What ever happened to “finders keepers, losers weepers?” These days, when American divers discover a valuable shipwreck in the Atlantic or a couple stumbles across millions of dollars worth of rare coins in their own back yard, Uncle Sam or some other government has its hand out.
Most recently, the California couple who found $10 million in rare 19th century coins during a stroll might be forced to turn it over to the U.S. government. Yes, the same government that donates billions in foreign aid to unfriendly countries for no apparent reason and throws trillions in interest payments at its growing $17-trillion-plus debt may claim the money, ceding only a finders fee.
This would certainly not be the first time the U.S. government confiscated a precious coin collection legally obtained by private citizens. In 2012, Judge Legrome Davis of the Eastern District Court of Pennsylvania affirmed a 2011 decision that a box of 1933 Saint-Gaudens double eagle coins discovered by the family of Israel Switt, a deceased dealer and collector, is the property of the United States.
A few months ago, an anonymous California couple found their pot of gold near a path on their property, end-of-rainbows notwithstanding. At first, the glint from a mostly buried can near the base of a tree caught their eye. Before it was over, the two had dug up five canisters of rare coins, mostly uncirculated and in mint condition. The money has a face value of $27,000 but is worth millions.
Even if the government does not seize the collection, it stands to collect about half of its fair market value in taxes, charged to 2013 when the couple discovered the collection. According to U.S. tax law, the pair will owe the taxes whether or not they sell the coins.
"Since 1981, people have been coming to us with one or two coins they find worth a few thousand dollars, but this is the first time we get someone with a whole cache of buried coins... It is a million to one chance, even harder than winning the lottery," coin expert Dr. Don Kagan from Kagin's, Inc. recently told ABCNews.com.
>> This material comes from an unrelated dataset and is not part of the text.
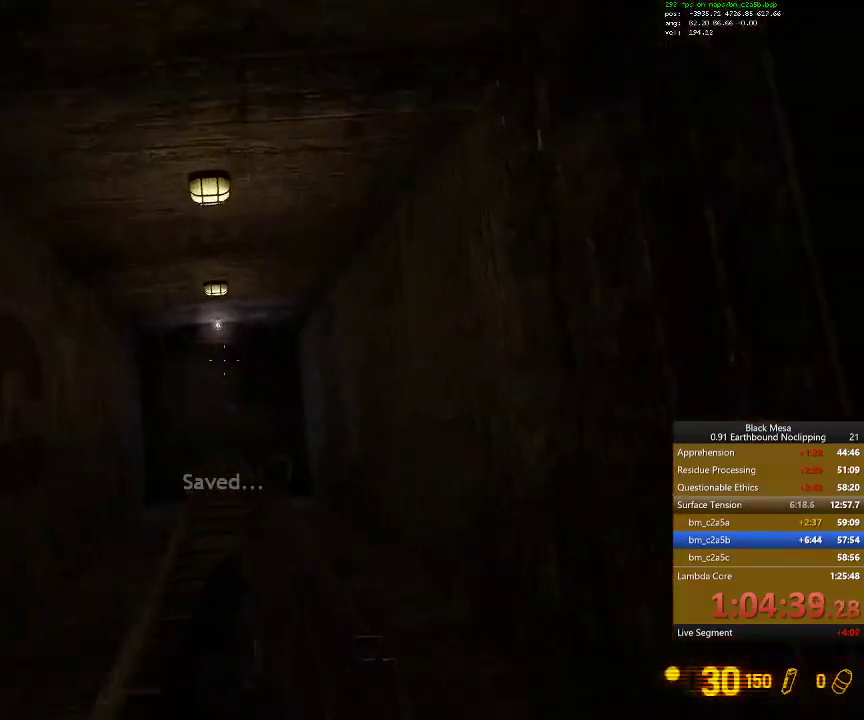
{"keys": [], "events": []}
Unfortunately, the California couple’s find reportedly matches the contents of a 1900 gold heist from the San Francisco Mint. This means, the government that recently spent a half-million dollars to study shrimp on a treadmill, millions more for a catfish study and this year blew $175,000 to examine the swimming abilities of fish, may ultimately claim ownership of the booty.
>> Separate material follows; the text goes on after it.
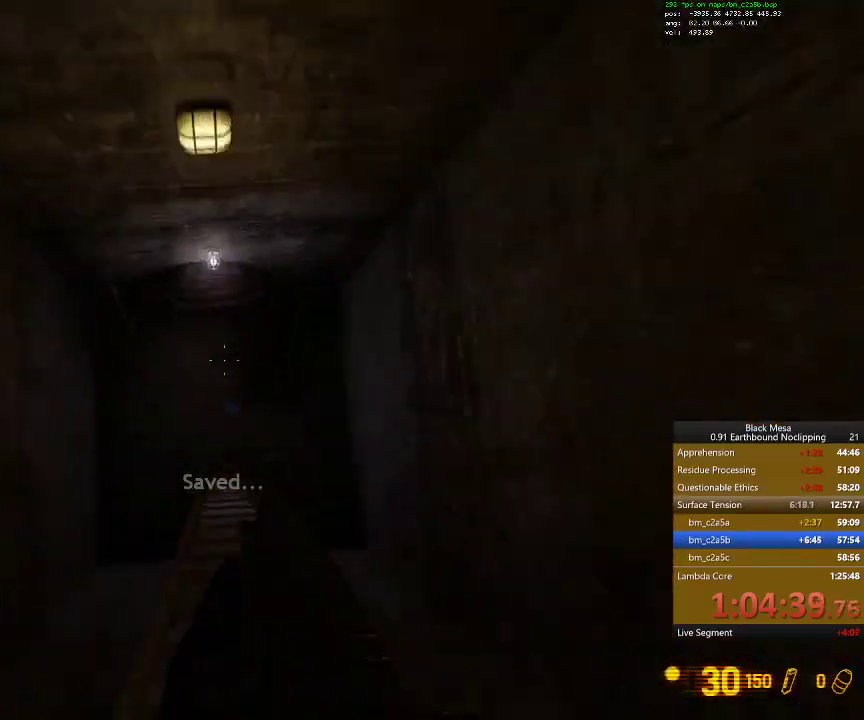
{"keys": [], "events": []}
U.S. courts do not limit their authority to confiscation of hard-earned fortunes to the U.S. government. In 2012, a US court ruled $500m of gold and silver coins recovered by US treasure-hunters from the Atlantic in 2007 belonged to Spain.
With a population of about 47 million and its economy in tatters, Spain owes close to $1 trillion in national debt, but its thriving underground market amounts 25-percent of GDP. In comparison, Spain’s government debt represents about 90-percent of its GDP.
Perhaps the U.S. and Spanish economies would fare better if the California couple kept their booty and Spain returned the treasure that the Atlantic divers risked their lives to salvage.
On the other hand, we can be sure that both governments re-minted the value of both hauls and spent it years ago without the consent or knowledge of “the people.”